A organização de Wimbledon reagiu de imediato, emitindo um comunicado firme no passado dia 25 de Junho, onde expressou “desilusão” pela continuação do protesto dos jogadores, salientando o aumento recorde da dotação de prémios e os esforços para criar melhores condições no All England Club. Apesar destas melhorias, os atletas não cedem e mantêm a pressão, insistindo que a subida do prémio não resolve o problema estrutural da falta de representatividade e participação activa nas decisões de fundo.

Outro ponto de fricção abordado por Shelton prende-se com o calendário competitivo cada vez mais sobrecarregado. O norte-americano considera “decepcionante” assistir à proliferação de torneios não Grand Slam com a duração de 12 dias. “Apoio totalmente os jogadores, obviamente.

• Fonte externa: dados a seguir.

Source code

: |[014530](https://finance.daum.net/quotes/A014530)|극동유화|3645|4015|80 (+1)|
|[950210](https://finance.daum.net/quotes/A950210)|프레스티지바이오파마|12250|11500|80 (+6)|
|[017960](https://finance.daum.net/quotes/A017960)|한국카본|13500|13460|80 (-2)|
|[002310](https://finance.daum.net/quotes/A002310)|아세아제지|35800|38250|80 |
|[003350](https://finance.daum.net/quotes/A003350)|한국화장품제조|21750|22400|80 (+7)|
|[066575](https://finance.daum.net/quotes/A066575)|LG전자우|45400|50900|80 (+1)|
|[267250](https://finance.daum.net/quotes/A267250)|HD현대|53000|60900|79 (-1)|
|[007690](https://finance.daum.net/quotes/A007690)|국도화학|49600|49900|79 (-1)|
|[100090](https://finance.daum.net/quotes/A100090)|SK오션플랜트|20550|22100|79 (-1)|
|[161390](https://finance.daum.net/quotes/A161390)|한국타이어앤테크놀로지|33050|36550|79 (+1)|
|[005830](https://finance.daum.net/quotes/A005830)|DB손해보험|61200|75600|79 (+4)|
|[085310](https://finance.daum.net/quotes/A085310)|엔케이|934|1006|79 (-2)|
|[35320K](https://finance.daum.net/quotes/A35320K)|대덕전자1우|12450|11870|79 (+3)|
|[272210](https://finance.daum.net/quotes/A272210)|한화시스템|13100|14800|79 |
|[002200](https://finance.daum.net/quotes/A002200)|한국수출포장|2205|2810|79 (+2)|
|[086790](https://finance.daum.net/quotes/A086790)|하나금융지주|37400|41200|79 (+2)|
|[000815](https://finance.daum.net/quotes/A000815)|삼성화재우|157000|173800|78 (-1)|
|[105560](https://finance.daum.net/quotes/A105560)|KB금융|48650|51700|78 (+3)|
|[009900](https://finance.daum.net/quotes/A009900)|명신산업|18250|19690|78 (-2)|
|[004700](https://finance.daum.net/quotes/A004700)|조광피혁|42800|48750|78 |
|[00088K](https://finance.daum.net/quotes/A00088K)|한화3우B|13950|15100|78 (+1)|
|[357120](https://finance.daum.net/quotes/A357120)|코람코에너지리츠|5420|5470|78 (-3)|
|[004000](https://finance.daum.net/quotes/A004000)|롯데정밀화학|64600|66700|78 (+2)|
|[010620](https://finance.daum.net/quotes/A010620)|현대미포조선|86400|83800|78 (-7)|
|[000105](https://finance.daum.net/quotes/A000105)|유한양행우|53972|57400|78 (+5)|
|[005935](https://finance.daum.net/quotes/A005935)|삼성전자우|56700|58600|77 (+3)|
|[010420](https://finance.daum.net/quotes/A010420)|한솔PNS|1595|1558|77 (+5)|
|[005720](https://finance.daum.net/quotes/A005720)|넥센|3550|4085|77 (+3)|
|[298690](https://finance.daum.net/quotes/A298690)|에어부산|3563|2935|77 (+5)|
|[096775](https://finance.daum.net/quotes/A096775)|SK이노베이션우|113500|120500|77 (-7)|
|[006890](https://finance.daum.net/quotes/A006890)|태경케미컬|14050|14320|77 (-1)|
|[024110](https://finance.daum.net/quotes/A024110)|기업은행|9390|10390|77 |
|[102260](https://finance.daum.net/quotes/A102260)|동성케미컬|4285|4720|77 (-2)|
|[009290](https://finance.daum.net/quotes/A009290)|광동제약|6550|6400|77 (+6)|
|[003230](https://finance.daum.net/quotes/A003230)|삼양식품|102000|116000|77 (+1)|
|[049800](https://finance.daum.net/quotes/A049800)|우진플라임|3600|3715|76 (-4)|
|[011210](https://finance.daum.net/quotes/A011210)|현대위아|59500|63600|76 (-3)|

Um aspecto muito importante é ter voz nas decisões que afectam verdadeiramente as nossas vidas, como o número de dias que os torneios duram, se é acrescentado um dia extra e quais as implicações disso. Acho esses eventos de 12 dias exaustivos”, confessou Shelton, reforçando assim a necessidade de repensar o modelo actual do circuito.

Na vertente desportiva, Shelton chega a Wimbledon como um dos favoritos, após a vitória no Open de Estugarda e a presença nos quartos-de-final do Terra Wortmann Open. Instalado no top 10 do ranking mundial, o jovem norte-americano está em grande forma e promete ser protagonista, tanto dentro como fora dos courts, nesta edição do torneio.

O próximo capítulo deste conflito poderá definir o futuro do ténis profissional. Se os organizadores dos Grand Slams não abrirem espaço para negociações sérias e para a participação directa dos jogadores nas decisões-chave, o risco de boicotes e de uma cisão aberta nunca esteve tão próximo. Com os olhos do mundo postos em Wimbledon, a pressão cresce para que haja reformas profundas e uma nova era de diálogo entre atletas e dirigentes. O desfecho desta disputa poderá alterar para sempre o equilíbrio de poderes no ténis mundial, elevando a fasquia das exigências dos jogadores e redefinindo as regras do jogo.